> _Given instruction 1_
In the records below, repeat word for word every line from the one containing "orange line: moved 11 px left" up to and including the one containing "red circle: moved 5 px left, 3 px down".
** Start of Text passage **
I had foolishly continued babbling:
> I'll add that for solvable groups an enumeration can be made with a
> concerted effort using an induction on Sum(ei), although this assumes
> that a practical computation of cohomology groups can be carried out,
> which is not immediately clear except in principle.
which prompted Dijkhof to ask
>What is a cohomology group?
Whew! That's a tall order. Without giving an answer which adequately
covers all cohomology groups, let me describe the group E = H^2(G,A),
where G is a group and A is a G-module, that is, A is an
abelian group for which a homomorphism G --> Aut(A) has been fixed.
(For example, if G = Z/2Z, we might have A = Z/3Z-with-G-acting-trivially,
or A = Z/3Z-with-G-acting-by-inversion.)
This E has a group structure, but as a set it may be viewed simply as
the set of group extensions
1 -> A -> X -> G -> 1,
that is, E counts the number of groups X with a normal subgroup
isomorphic to A and a quotient group isomorphic to G.
[The cognoscenti are kindly requested not to quibble over the
difference between a count of the groups X and a count of the
extensions A->X->G.]
Well, there are very nice theorems which state that, for the two
examples of pairs (G,A) which I gave above, this group E is trivial,
that is, there is a unique (up to isomorphism) extension of A by G
in each case. In the first case, X must be the cyclic group of order
6, and in the second, X must be the symmetric group of order 6.
This completes the classification of the groups X of order 6, using
1. The Sylow theorems, which tell us X must have a normal
subgroup A of order 3.
2. The structure theorems for abelian groups, which tell us
A = C_3 and G = C_2 (and which allow us to determine
that G can only act on A in those two ways).
** End of Text passage **
> _Given instruction 2_
Quote the passage on cohomology groups above from "Whew! That's a" up to and including "has been fixed.".
** Start of Data for this exercise **
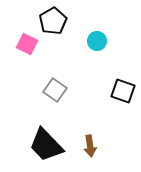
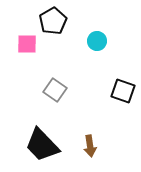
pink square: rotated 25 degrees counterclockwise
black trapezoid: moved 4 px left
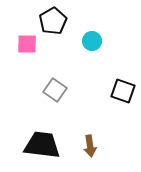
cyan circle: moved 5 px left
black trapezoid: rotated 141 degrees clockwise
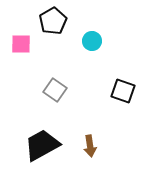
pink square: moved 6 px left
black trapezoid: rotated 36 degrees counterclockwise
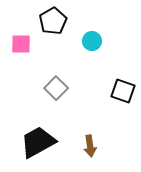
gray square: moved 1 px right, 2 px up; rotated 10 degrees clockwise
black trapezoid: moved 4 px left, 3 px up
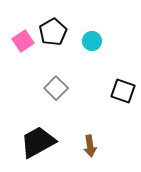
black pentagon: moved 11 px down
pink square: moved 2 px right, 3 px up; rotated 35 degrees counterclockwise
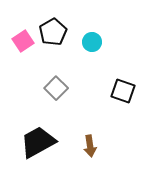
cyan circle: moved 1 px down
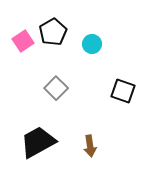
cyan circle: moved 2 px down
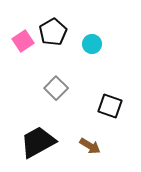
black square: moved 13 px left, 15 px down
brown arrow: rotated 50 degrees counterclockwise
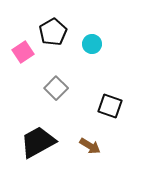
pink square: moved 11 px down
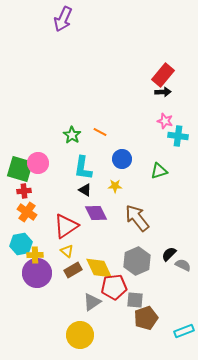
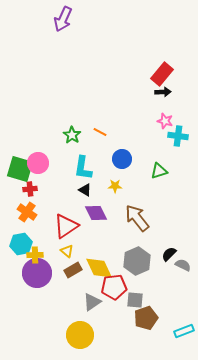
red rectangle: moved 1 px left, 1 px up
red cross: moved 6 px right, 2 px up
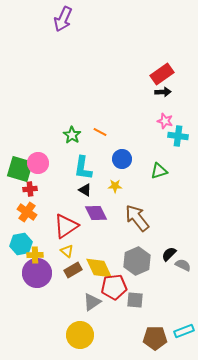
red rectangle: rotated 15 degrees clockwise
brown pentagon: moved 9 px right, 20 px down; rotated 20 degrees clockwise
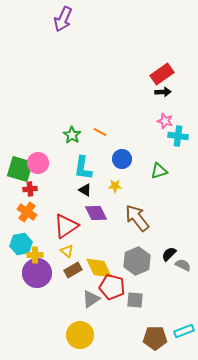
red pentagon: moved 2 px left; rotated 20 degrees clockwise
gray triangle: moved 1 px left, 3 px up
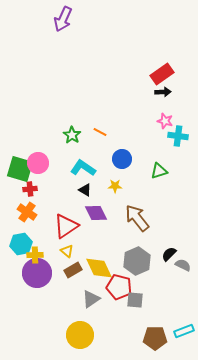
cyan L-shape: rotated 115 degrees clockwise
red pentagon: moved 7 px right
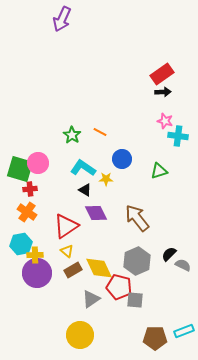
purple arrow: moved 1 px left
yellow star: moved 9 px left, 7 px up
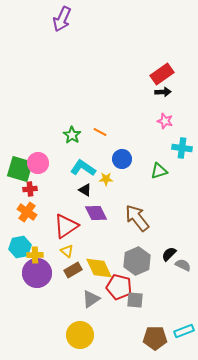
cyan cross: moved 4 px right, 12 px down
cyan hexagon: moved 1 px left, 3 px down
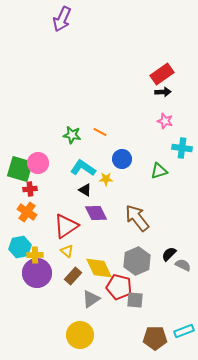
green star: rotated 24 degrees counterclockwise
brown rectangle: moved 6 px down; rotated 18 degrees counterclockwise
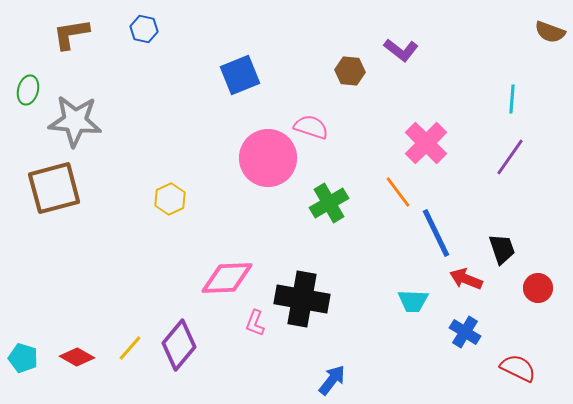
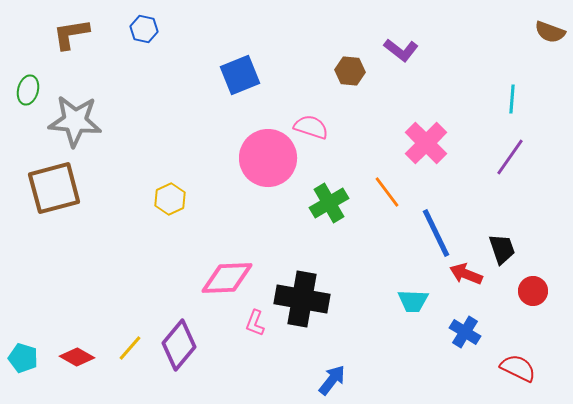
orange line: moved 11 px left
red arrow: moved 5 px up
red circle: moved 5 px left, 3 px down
** End of Data for this exercise **
** Start of Data for this exercise **
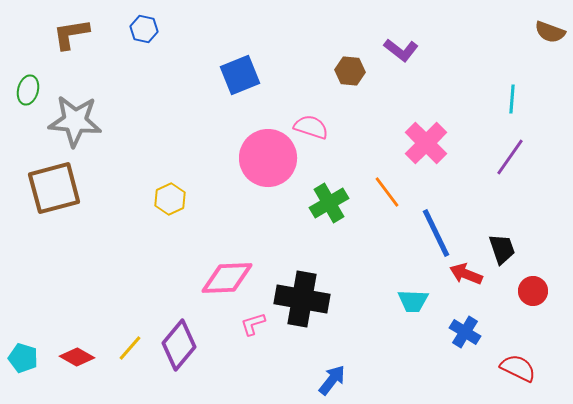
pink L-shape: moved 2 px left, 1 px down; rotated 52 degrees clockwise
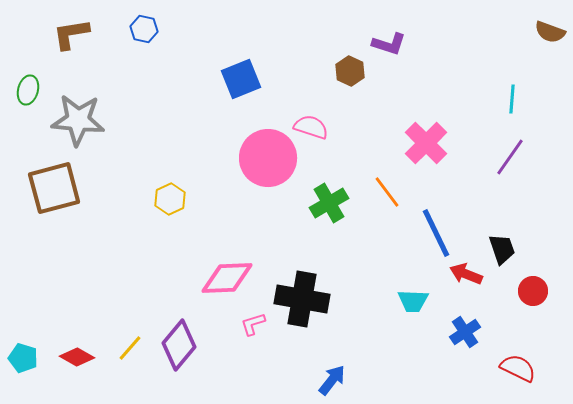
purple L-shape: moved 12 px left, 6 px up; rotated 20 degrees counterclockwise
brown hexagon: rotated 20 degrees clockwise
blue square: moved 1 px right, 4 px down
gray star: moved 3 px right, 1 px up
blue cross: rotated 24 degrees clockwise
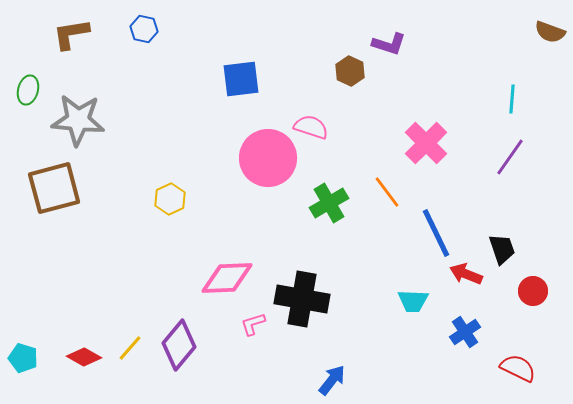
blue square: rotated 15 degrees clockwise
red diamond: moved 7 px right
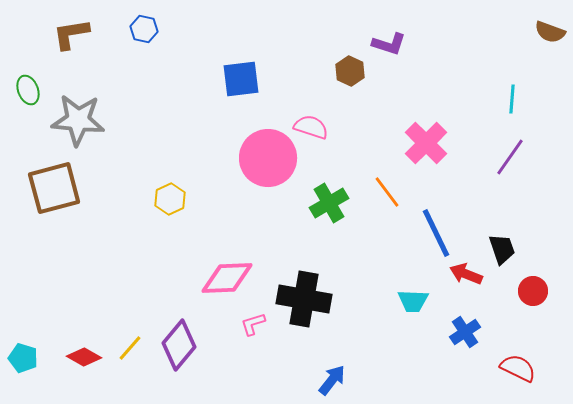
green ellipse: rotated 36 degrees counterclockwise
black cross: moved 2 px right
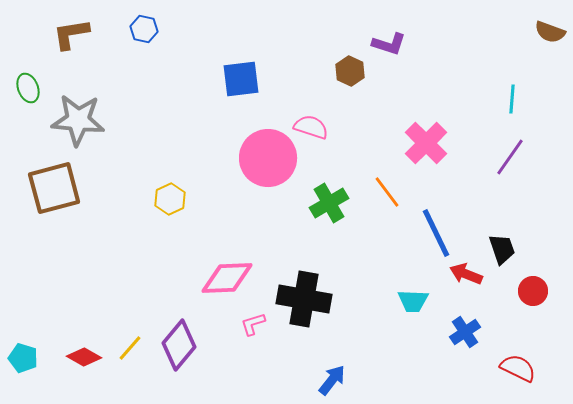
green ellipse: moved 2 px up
** End of Data for this exercise **
** Start of Data for this exercise **
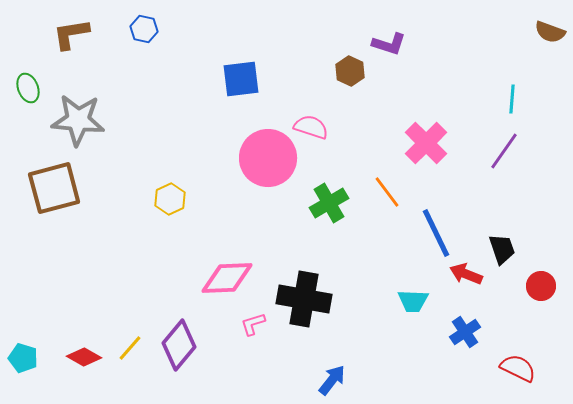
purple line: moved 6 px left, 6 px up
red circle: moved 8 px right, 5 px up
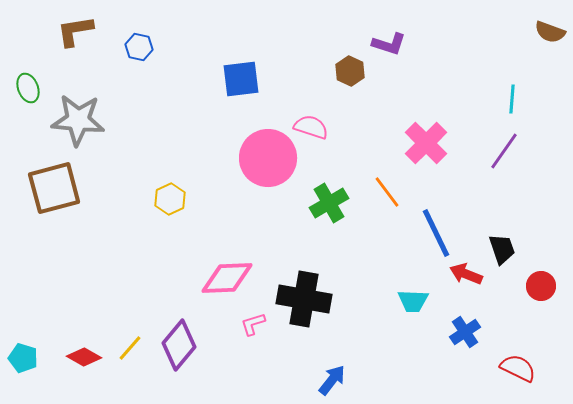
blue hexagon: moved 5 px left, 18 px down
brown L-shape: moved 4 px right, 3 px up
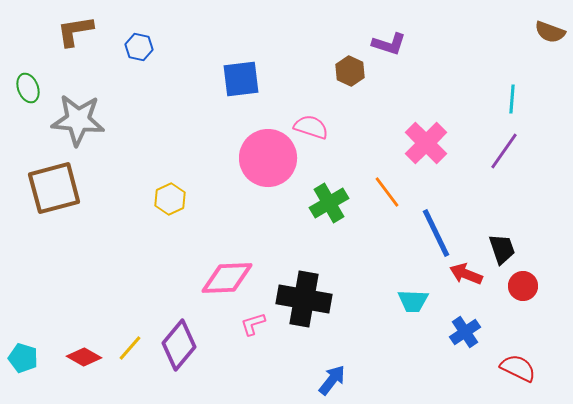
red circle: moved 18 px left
** End of Data for this exercise **
> _Right answer 1_
orange line: moved 11 px left
red arrow: moved 5 px up
red circle: moved 5 px left, 3 px down

> _Right answer 2_
Whew! That's a tall order. Without giving an answer which adequately
covers all cohomology groups, let me describe the group E = H^2(G,A),
where G is a group and A is a G-module, that is, A is an
abelian group for which a homomorphism G --> Aut(A) has been fixed.